I originally had $z^4 + 4$, which I factored to $(z^2 - 2i)(z^2 + 2i)$ by substituting $X = z^2$ and using the quadratic formula. However, I'm not sure if there exists any method to factor $z^2 - 2i$ and $z^2 + 2i$?
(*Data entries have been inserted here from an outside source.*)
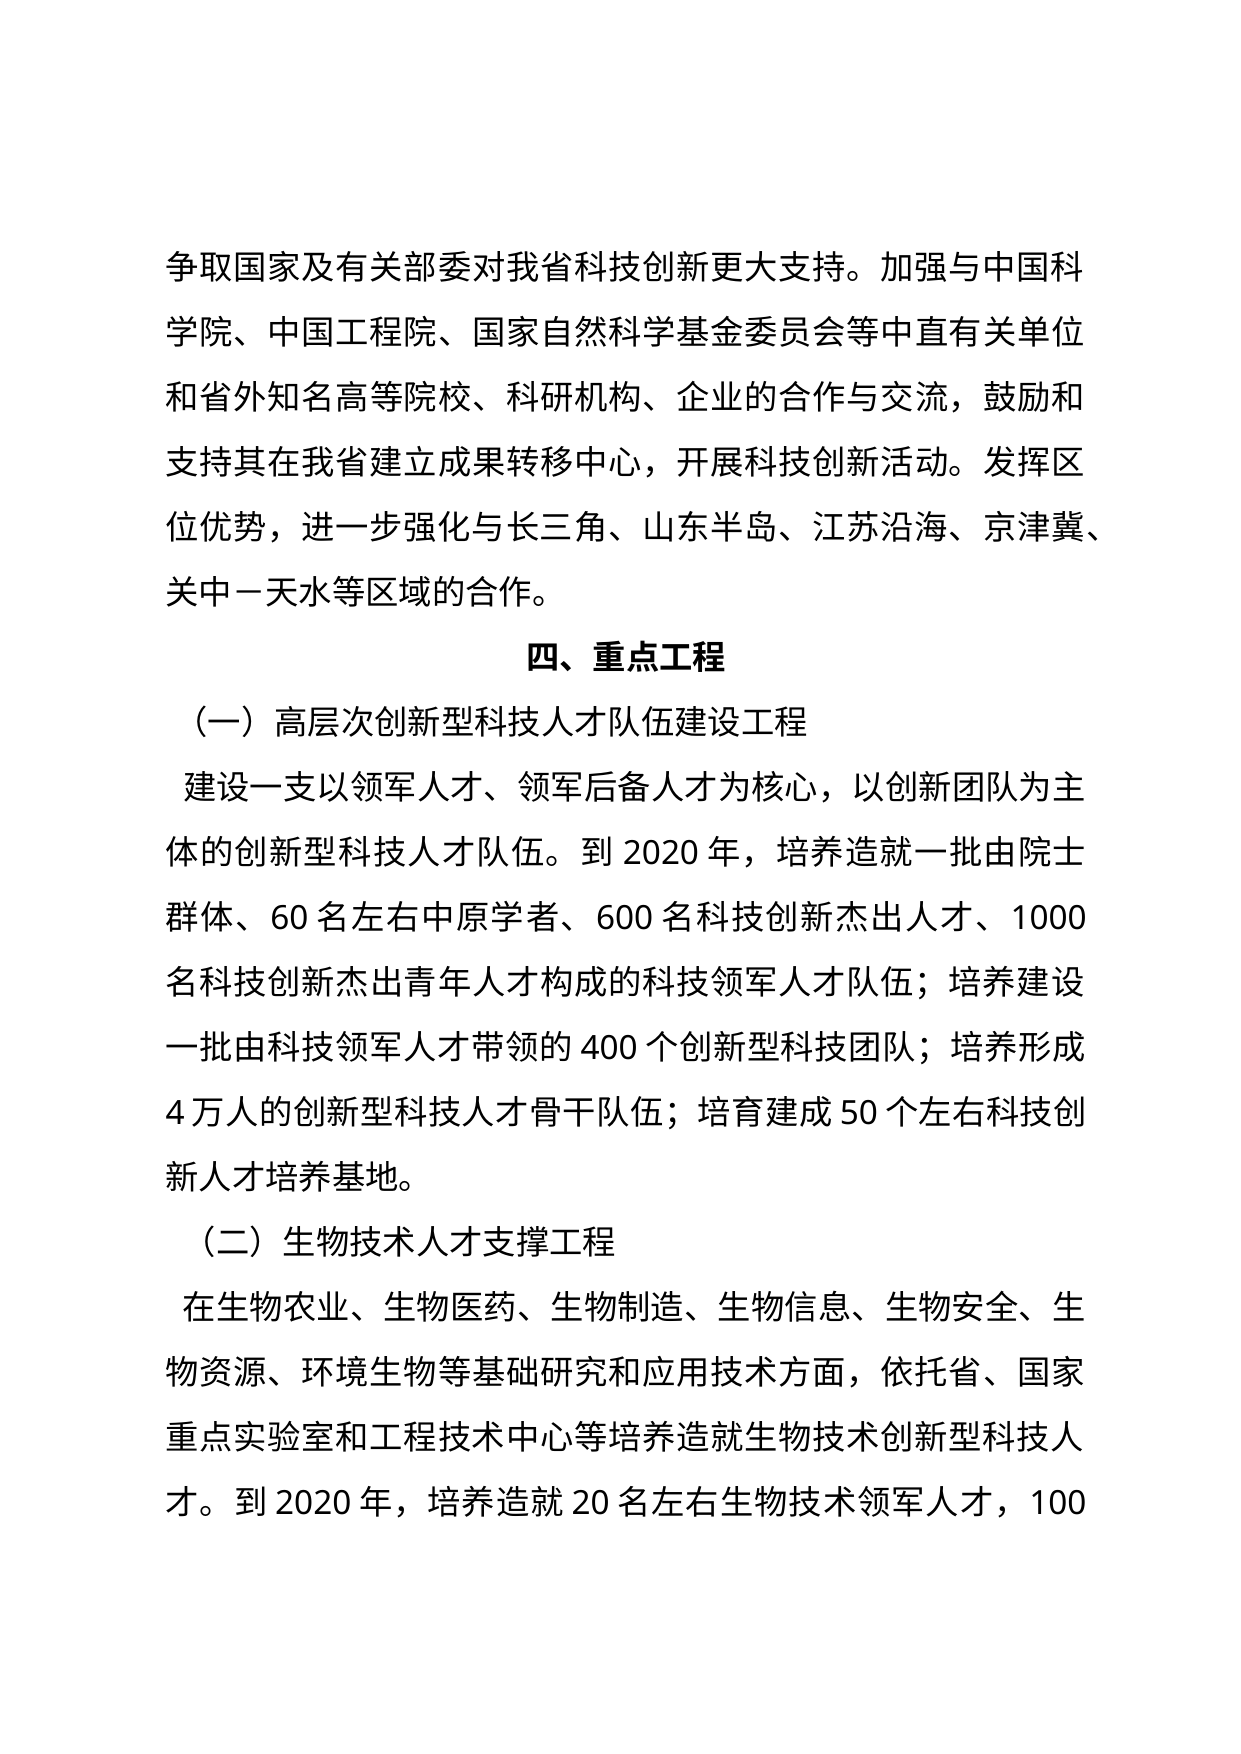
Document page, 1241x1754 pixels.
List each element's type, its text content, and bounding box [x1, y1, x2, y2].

text 四、重点工程 [165, 623, 1087, 688]
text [165, 688, 1087, 1533]
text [165, 233, 1087, 623]
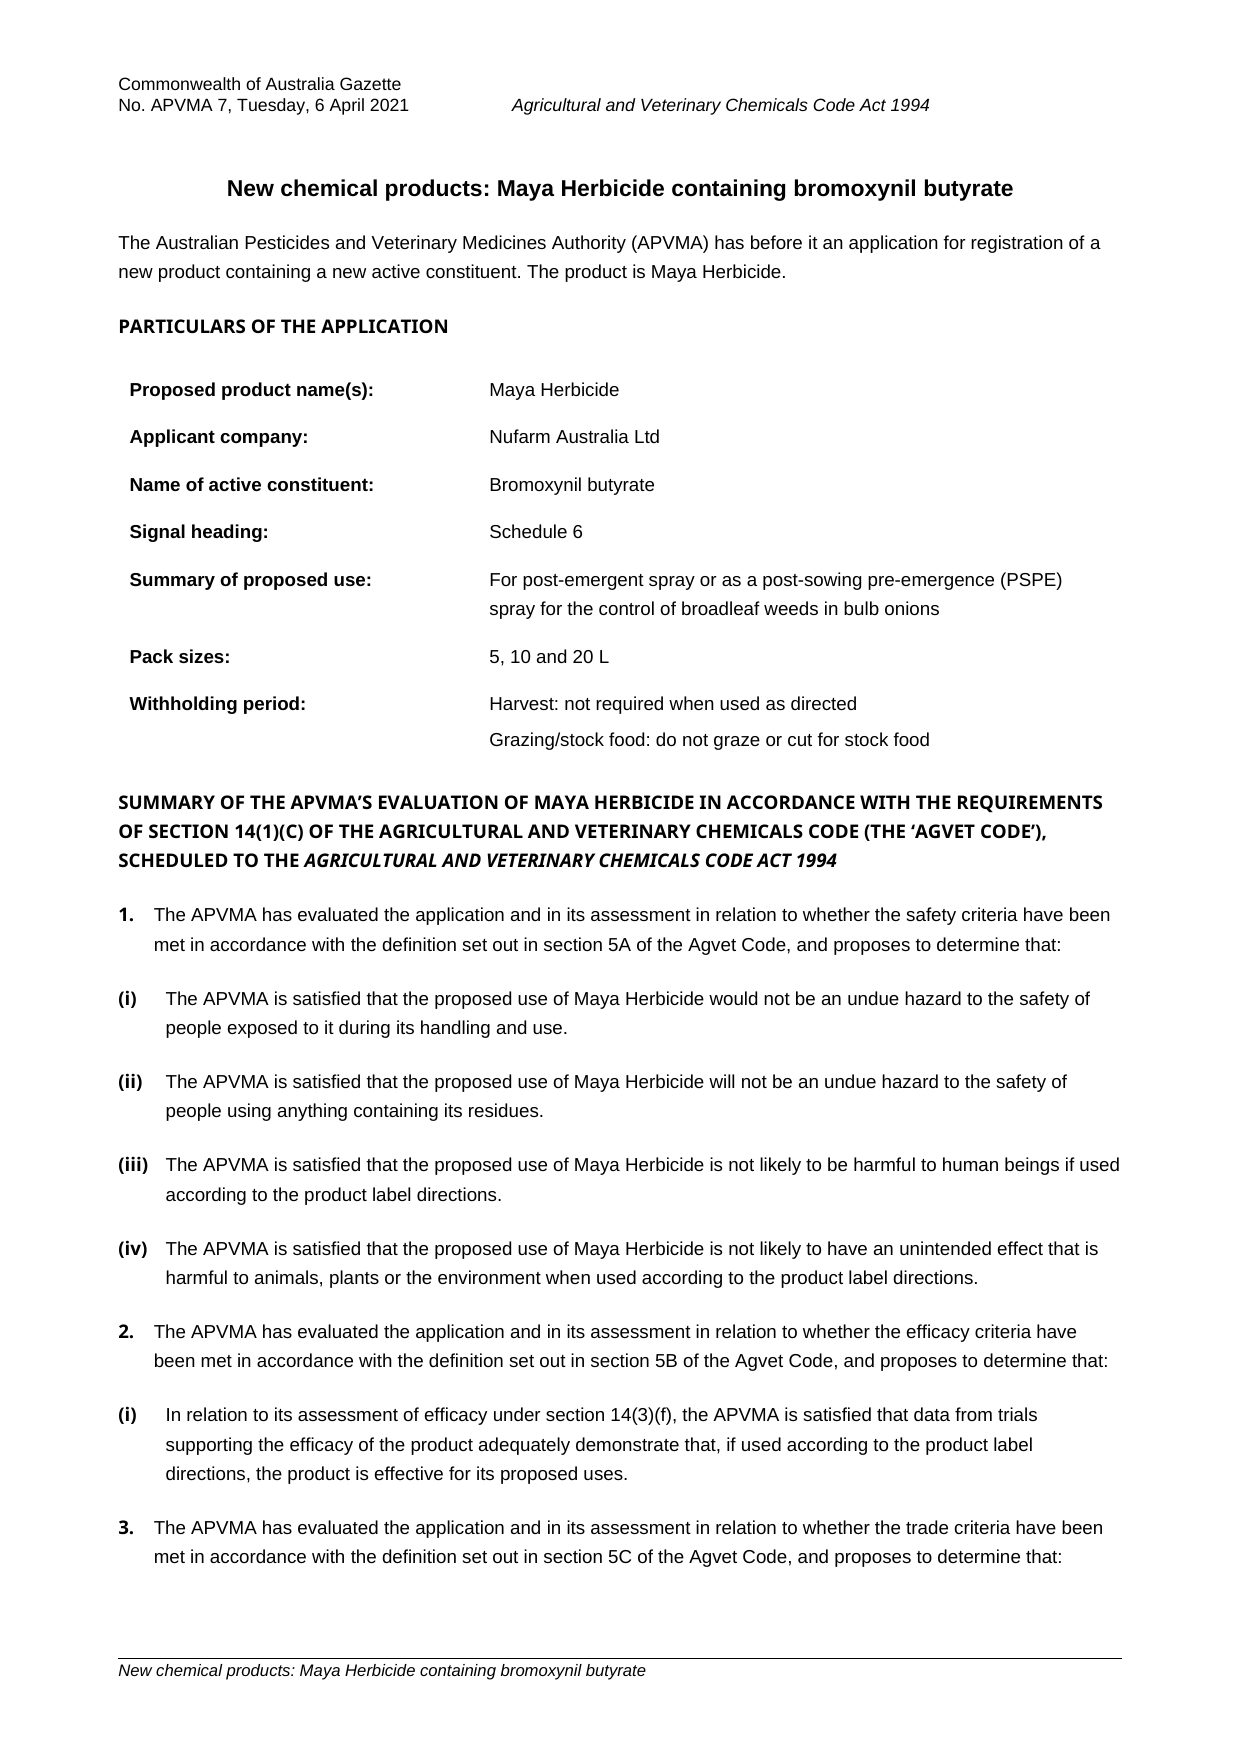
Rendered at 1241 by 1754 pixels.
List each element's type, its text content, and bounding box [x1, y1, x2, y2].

table_cell For post-emergent spray or as a post-sowing pre-emergence (PSPE) spray for the control of broadleaf weeds in bulb onions [478, 554, 1122, 631]
table_cell Harvest: not required when used as directed Grazing/stock food: do not graze or cut for stock food [478, 678, 1122, 761]
list The APVMA is satisfied that the proposed use of Maya Herbicide will not be an undue hazard to the safety of people using anything containing its residues. [118, 1065, 1122, 1123]
table_cell Bromoxynil butyrate [478, 459, 1122, 506]
list The APVMA has evaluated the application and in its assessment in relation to whether the trade criteria have been met in accordance with the definition set out in section 5C of the Agvet Code, and proposes to determine that: [118, 1511, 1122, 1569]
table_cell Applicant company: [118, 411, 478, 459]
list The APVMA has evaluated the application and in its assessment in relation to whether the efficacy criteria have been met in accordance with the definition set out in section 5B of the Agvet Code, and proposes to determine that: [118, 1315, 1122, 1373]
table_cell Summary of proposed use: [118, 554, 478, 631]
subtitle Particulars of The Application [118, 310, 1122, 339]
table_cell 5, 10 and 20 L [478, 631, 1122, 678]
table_cell Schedule 6 [478, 506, 1122, 554]
list The APVMA is satisfied that the proposed use of Maya Herbicide is not likely to be harmful to human beings if used according to the product label directions. [118, 1148, 1122, 1207]
list The APVMA is satisfied that the proposed use of Maya Herbicide would not be an undue hazard to the safety of people exposed to it during its handling and use. [118, 982, 1122, 1040]
table_cell Withholding period: [118, 678, 478, 761]
list The APVMA has evaluated the application and in its assessment in relation to whether the safety criteria have been met in accordance with the definition set out in section 5A of the Agvet Code, and proposes to determine that: [118, 898, 1122, 957]
table_cell Signal heading: [118, 506, 478, 554]
list The APVMA is satisfied that the proposed use of Maya Herbicide is not likely to have an unintended effect that is harmful to animals, plants or the environment when used according to the product label directions. [118, 1232, 1122, 1290]
list In relation to its assessment of efficacy under section 14(3)(f), the APVMA is satisfied that data from trials supporting the efficacy of the product adequately demonstrate that, if used according to the product label directions, the product is effective for its proposed uses. [118, 1398, 1122, 1486]
table_cell Nufarm Australia Ltd [478, 411, 1122, 459]
table_header Proposed product name(s): [118, 364, 478, 411]
table_cell Pack sizes: [118, 631, 478, 678]
table_cell Name of active constituent: [118, 459, 478, 506]
text The Australian Pesticides and Veterinary Medicines Authority (APVMA) has before it an application for registration of a new product containing a new active constituent. The product is Maya Herbicide. [118, 226, 1122, 285]
table_header Maya Herbicide [478, 364, 1122, 411]
subtitle New chemical products: Maya Herbicide containing bromoxynil butyrate [118, 175, 1122, 201]
subtitle Summary of the APVMA’s evaluation of MAYA HERBICIDE in accordance with THE REQUIREMENTS OF SECTION 14(1)(C) of the Agricultural and Veterinary Chemicals Code (the ‘Agvet Code’), scheduled to the Agricultural and Veterinary Chemicals Code Act 1994 [118, 786, 1122, 873]
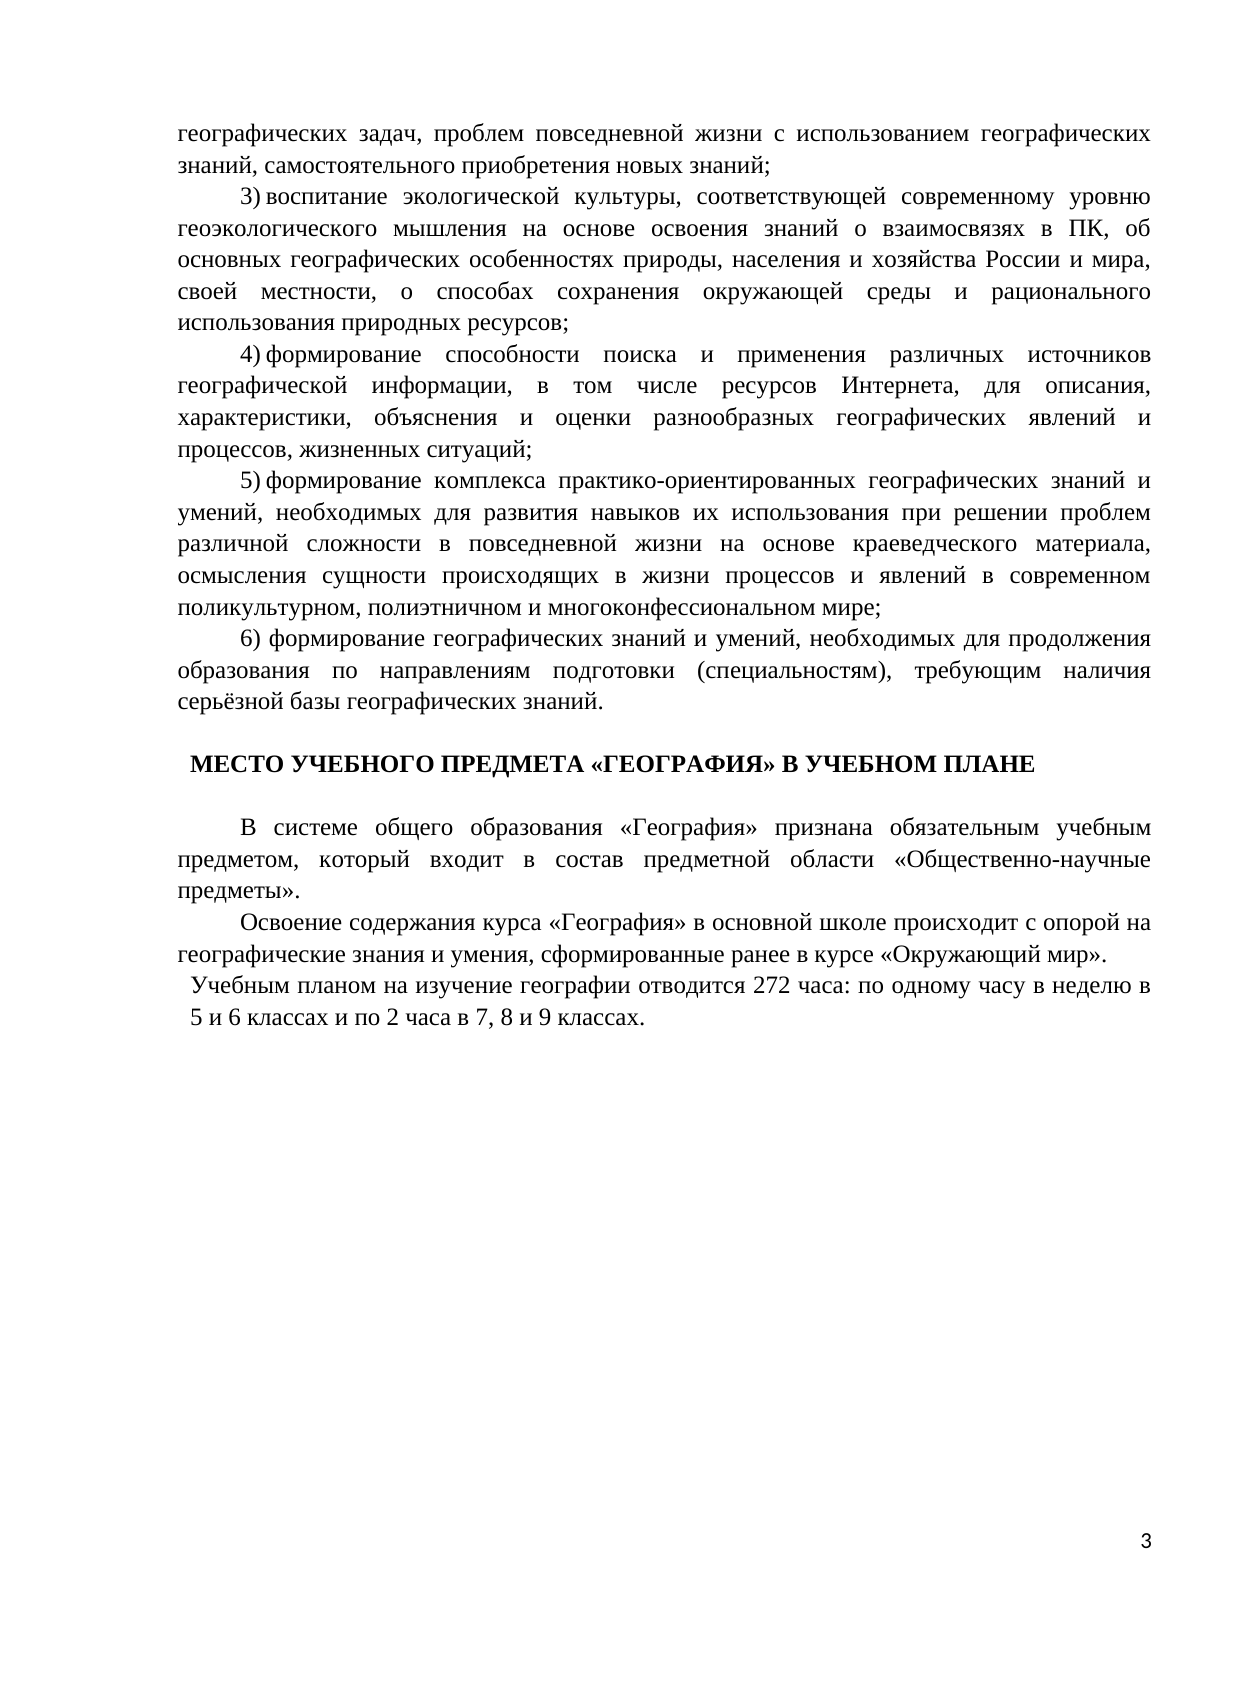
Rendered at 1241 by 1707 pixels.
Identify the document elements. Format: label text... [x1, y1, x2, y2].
I would greatly appreciate it if people could please explain how one would go about this.
On
Using difference of squares ...
$$z^2-2i= z^2 - 2e^{i \frac \pi 2} = z^2 - (\sqrt 2 e^{i \frac \pi 4})^2 \\ = (z+\sqrt 2 e^{i \frac \pi 4})(z-\sqrt 2 e^{i \frac \pi 4})$$
$$z^2+2i= z^2 - 2e^{i \frac {3\pi} 2} = z^2 - (\sqrt 2 e^{i \frac {3\pi} 4})^2 \\ = (z+\sqrt 2 e^{i \frac {3\pi} 4})(z-\sqrt 2 e^{i \frac {3\pi}4})$$
On
For example: $$z^2-2i=z^2-(1+i)^2=(z-1-i)(z+1+i).$$ I think the following a bit of better. $$z^4+4=z^4+4z^2+4-4z^2=(z^2+2)^2-(2z)^2=$$ $$=(z^2-2z+2)(z^2+2z+2)=((z-1)^2-i^2)((z+1)^2-i^2)=$$ $$=(z-1-i)(z-1+i)(z+1-i)(z+1+i).$$
On
You can find roots of $z^4+4=0$. For example, one easy way is to multiply the equation by $z^4-4$ to get $z^8 - 16 = 0$, so we conclude that roots of $z^4+4$ are $8$th roots of unity (times $\sqrt 2$) that are not $4$th roots of unity, i.e. the roots are $$\{\omega\sqrt 2,\omega^3\sqrt 2,\omega^5\sqrt 2,\omega^7\sqrt 2\}$$ where $\omega = e^{i\pi/4} = \frac{\sqrt 2} 2+i\frac{\sqrt 2} 2.$ Multiplying by $\sqrt 2$ and rotating in complex plane we get that the roots are $$\{1+i,-1+i,-1-i,1-i\}$$ and finally $$z^4+4=(z-1-i)(z+1-i)(z+1+i)(z-1+i).$$
Solving $$z^2-2i=0$$
we have $$z^2=2i=2\exp\left( \frac{i\pi}{2}\right)$$
$$z=\pm\sqrt2\exp\left( \frac{i\pi}{4}\right)=\pm\sqrt{2}\left(\cos\left( \frac{\pi}{4}\right)+i\sin\left(\frac{\pi}{4} \right)\right)=\pm(1+i)$$
Hence, $$z^2-2i=(z-(1+i))(z+(1+i))$$
Try the same trick on $z^2+2i$.